Bir gazetede yer alan ve aynı zamanda sosyal medyada paylaşılan bir habere göre, Etiler'deki bir et lokantasında altın tozuyla kaplı etin fiyatı 6 bin lira ile 9 bin lira arsında servis ediliyormuş. Reklam amacıyla da yapılsa, böyle bir uygulama medeni toplumlarda tepki görür.
Türkiye fırsatlar ülkesidir. Ancak alın teriyle para kazanmış hiçbir insan bir porsiyon ete 6 veya 9 bin lira ödemez. Ya petrol paralarını halktan çalan yöneticiler öder, ya da yasal olmayan yollardan spekülatif para kazananlar öder.
10 sene önce olsaydı bu olay bizde daha çok tepki görürdü. Mamafih 2007 yılında bir firma, normal çikolatanın on katı fiyatla satılan altın tozlu çikolata ithal etti. Sonrasında devam etmedi. Hatta altın tozu kaplı çikolatayı ithal eden firma sahibi de, her gün 0.2 gram altın yemenin vücuttaki toksinleri artıracağını açıklamıştı.
Bugün bu tür olaylara karşı tepkiler neden azaldı?
1. Gelir ve servet dağılımı bozuldu. Fakir ve zengin arasındaki fark açıldı. Zengin aldırmıyor, fakir ekmek derdine düştü.

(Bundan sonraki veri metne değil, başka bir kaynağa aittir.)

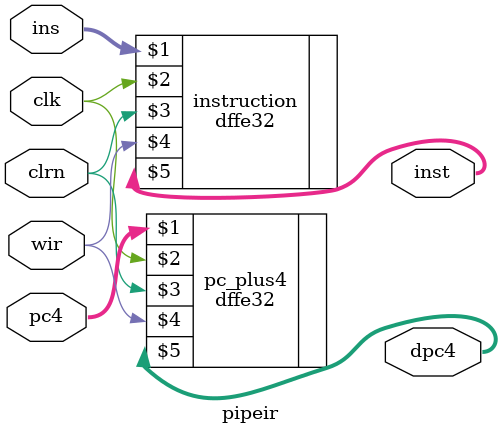
<source format=v>
/************************************************
  The Verilog HDL code example is from the book
  Computer Principles and Design in Verilog HDL
  by Yamin Li, published by A JOHN WILEY & SONS
************************************************/
module pipeir (pc4,ins,wir,clk,clrn,dpc4,inst);   // IF/ID pipeline register
    input         clk, clrn;                      // clock and reset
    input         wir;                            // write enable
    input  [31:0] pc4;                            // pc + 4 in IF stage
    input  [31:0] ins;                            // instruction in IF stage
    output [31:0] dpc4;                           // pc + 4 in ID stage
    output [31:0] inst;                           // instruction in ID stage
    // dffe32          (d,  clk,clrn,e,  q);
    dffe32 pc_plus4    (pc4,clk,clrn,wir,dpc4);   // pc+4 register
    dffe32 instruction (ins,clk,clrn,wir,inst);   // inst register
endmodule

</source>
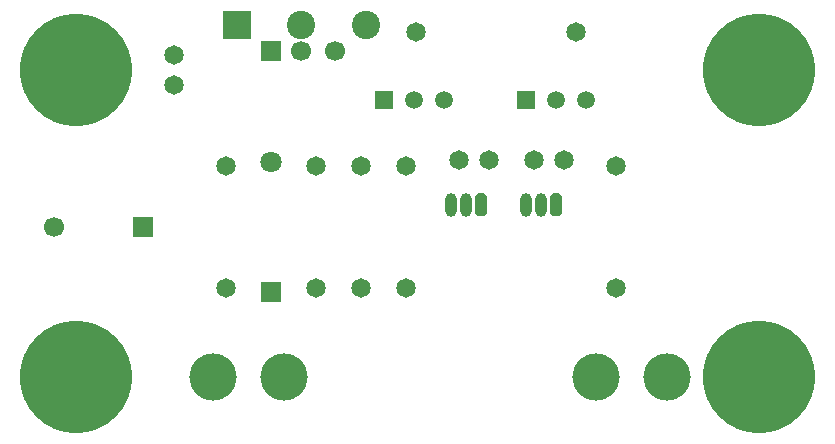
<source format=gtl>
G04 DipTrace 2.4.0.2*
%INSuperSimplePowerSupply.gtl*%
%MOIN*%
%ADD14C,0.065*%
%ADD15R,0.0669X0.0669*%
%ADD16C,0.0669*%
%ADD17R,0.0591X0.0591*%
%ADD18C,0.0591*%
%ADD19C,0.1575*%
%ADD20R,0.0709X0.0709*%
%ADD21C,0.0709*%
%ADD22C,0.375*%
%ADD23R,0.0945X0.0945*%
%ADD24C,0.0945*%
%ADD25O,0.0394X0.0787*%
%FSLAX44Y44*%
G04*
G70*
G90*
G75*
G01*
%LNTop*%
%LPD*%
D14*
X19000Y35250D3*
X18000D3*
X20500D3*
X21500D3*
X8500Y37750D3*
Y38750D3*
D15*
X7476Y33000D3*
D16*
X4524D3*
D17*
X15500Y37250D3*
D18*
X16500D3*
X17500D3*
D17*
X20250D3*
D18*
X21250D3*
X22250D3*
D19*
X24931Y28000D3*
X22569D3*
X9819D3*
X12181D3*
D20*
X11750Y30825D3*
D21*
Y35175D3*
D22*
X5250Y38250D3*
X28000D3*
X5250Y28000D3*
X28000D3*
D23*
X10604Y39750D3*
D24*
X12750D3*
X14896D3*
D15*
X11750Y38875D3*
D16*
X13875D3*
X12750D3*
G36*
X18947Y34045D2*
X18848Y34144D1*
X18652D1*
X18553Y34045D1*
Y33455D1*
X18652Y33356D1*
X18848D1*
X18947Y33455D1*
Y34045D1*
G37*
D25*
X18250Y33750D3*
X17750D3*
D14*
X13250Y30963D3*
Y35037D3*
X21917Y39500D3*
X16583D3*
X16250Y35037D3*
Y30963D3*
X14750D3*
Y35037D3*
X10250Y30963D3*
Y35037D3*
X23250Y30963D3*
Y35037D3*
G36*
X21447Y34045D2*
X21348Y34144D1*
X21152D1*
X21053Y34045D1*
Y33455D1*
X21152Y33356D1*
X21348D1*
X21447Y33455D1*
Y34045D1*
G37*
D25*
X20750Y33750D3*
X20250D3*
M02*

</source>
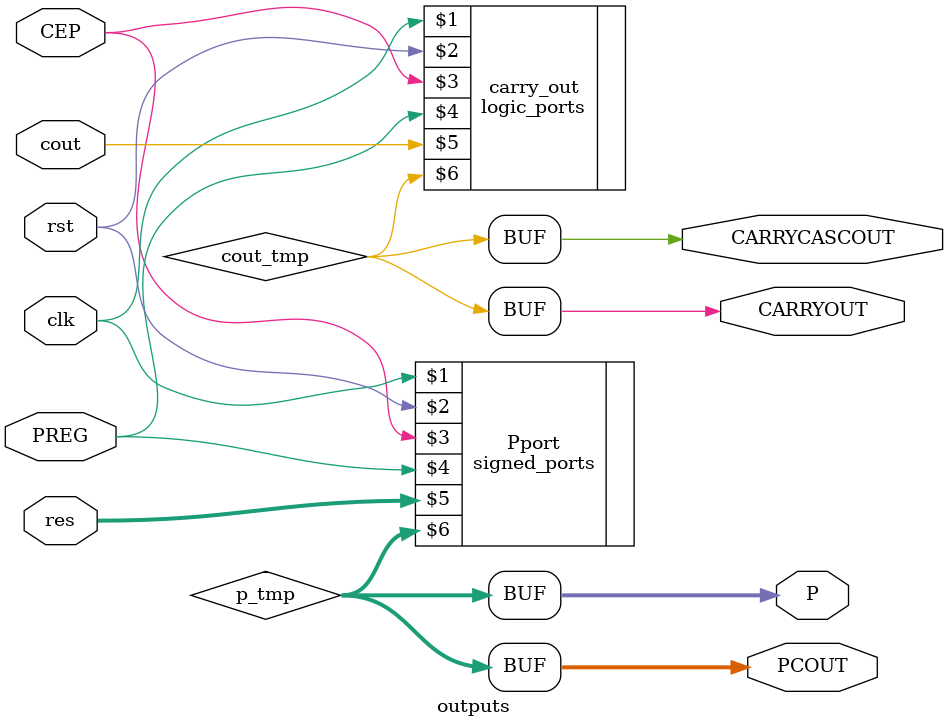
<source format=v>
module outputs(
	
	input								clk,
	input								rst,
	input								CEP,
	input								PREG,
	input								cout,
	input	signed		[47:0]			res,
	output	signed		[47:0]			P,
	output	signed		[47:0]			PCOUT,
	output								CARRYOUT,
	output								CARRYCASCOUT
	);

wire signed [47:0]	p_tmp;
wire				cout_tmp;
// P Port AND CASCADED
signed_ports Pport(clk,rst,CEP,PREG,res,p_tmp);
assign P = p_tmp;
assign PCOUT = p_tmp;

// CARRY OUT AND CASCADED
logic_ports #(1) carry_out(clk,rst,CEP,PREG,cout,cout_tmp);
assign CARRYOUT = cout_tmp;
assign CARRYCASCOUT = cout_tmp;

endmodule 

</source>
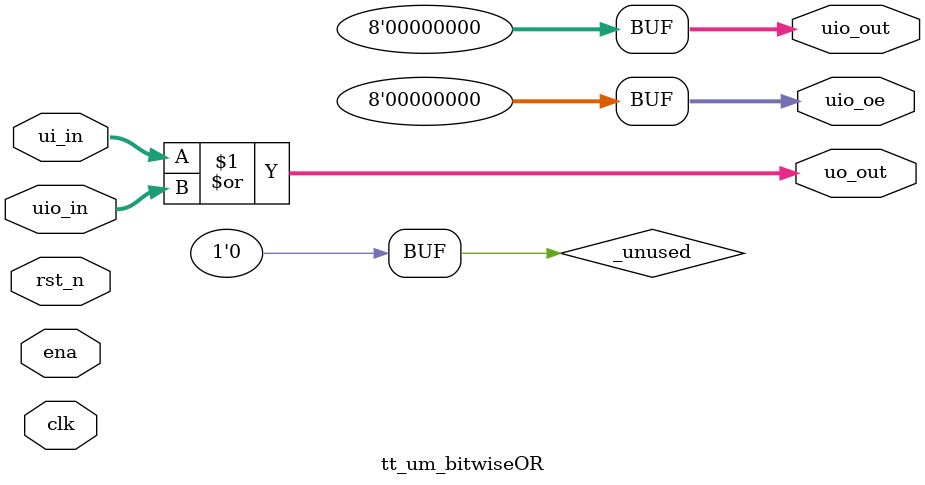
<source format=v>
/*
 * Copyright (c) 2024 Your Name
 * SPDX-License-Identifier: Apache-2.0
 */

`default_nettype none

module tt_um_bitwiseOR (
    input  wire [7:0] ui_in,    // Dedicated inputs
    output wire [7:0] uo_out,   // Dedicated outputs
    input  wire [7:0] uio_in,   // IOs: Input path
    output wire [7:0] uio_out,  // IOs: Output path
    output wire [7:0] uio_oe,   // IOs: Enable path (active high: 0=input, 1=output)
    input  wire       ena,      // always 1 when the design is powered, so you can ignore it
    input  wire       clk,      // clock
    input  wire       rst_n     // reset_n - low to reset
);

  // All output pins must be assigned. If not used, assign to 0.
  assign uo_out  = ui_in | uio_in;  // Sets the output to the bitwise ORing of both inputs
  assign uio_out = 0;
  assign uio_oe  = 0;

  // List all unused inputs to prevent warnings
  wire _unused = &{ena, clk, rst_n, 1'b0};

endmodule

</source>
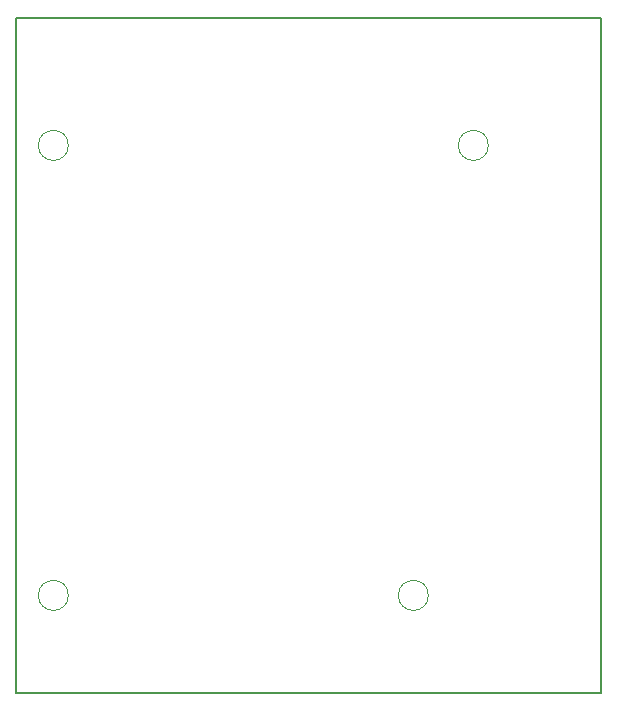
<source format=gbr>
G04 #@! TF.GenerationSoftware,KiCad,Pcbnew,5.0.2-bee76a0~70~ubuntu16.04.1*
G04 #@! TF.CreationDate,2019-03-04T23:23:01-05:00*
G04 #@! TF.ProjectId,Unified,556e6966-6965-4642-9e6b-696361645f70,rev?*
G04 #@! TF.SameCoordinates,Original*
G04 #@! TF.FileFunction,Profile,NP*
%FSLAX46Y46*%
G04 Gerber Fmt 4.6, Leading zero omitted, Abs format (unit mm)*
G04 Created by KiCad (PCBNEW 5.0.2-bee76a0~70~ubuntu16.04.1) date Mon 04 Mar 2019 11:23:01 PM EST*
%MOMM*%
%LPD*%
G01*
G04 APERTURE LIST*
%ADD10C,0.100000*%
%ADD11C,0.200000*%
G04 APERTURE END LIST*
D10*
X112395000Y-106045000D02*
G75*
G03X112395000Y-106045000I-1270000J0D01*
G01*
X81915000Y-67945000D02*
G75*
G03X81915000Y-67945000I-1270000J0D01*
G01*
X117475000Y-67945000D02*
G75*
G03X117475000Y-67945000I-1270000J0D01*
G01*
X81915000Y-106045000D02*
G75*
G03X81915000Y-106045000I-1270000J0D01*
G01*
D11*
X127000000Y-57150000D02*
X77470000Y-57150000D01*
X127000000Y-114300000D02*
X127000000Y-57150000D01*
X77470000Y-114300000D02*
X127000000Y-114300000D01*
X77470000Y-57150000D02*
X77470000Y-114300000D01*
M02*

</source>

OECD 'nin 2018 sonunda yayınladığı bir rapora göre Türkiye servet dağılımı açısından Avrupa ve Asya'nın en adaletsiz ülkelerinden birisidir. Türkiye'de servetin yüzde 54'ü nüfusun yüzde birinin elindedir ve OECD ülkeleri içinde son 10 yıl içinde servet dağılımı en hızlı bozulan 3 ülkeden birisidir. Ekonomik İş birliği ve Kalkınma Kuruluşu (OECD ) daha önce de 21 Mayıs 2015 tarihinde üye ülkelerde gelir dağılımı raporu açıklamıştı. Bu rapora göre de o zaman 34 üye ülke arasında gelir dağılım adaletsizliği sıralamasında Şili ilk sırayı alırken bu ülkeyi Meksika, Türkiye, ABD ve İsrail izlemişti. Gelir dağılımın ne kadar bozuk olduğunu gösteren dolaylı belirtiler de vardır. Söz gelimi, Türkiye de lüks araba oranı zengin ülkelere göre daha yüksektir.Gelir dağılımı aşırı bozulunca, gösteriş amaçlı tüketim de artar. Bazı insanlar herkesin yapamadığını yapmaktan tatmin duyar.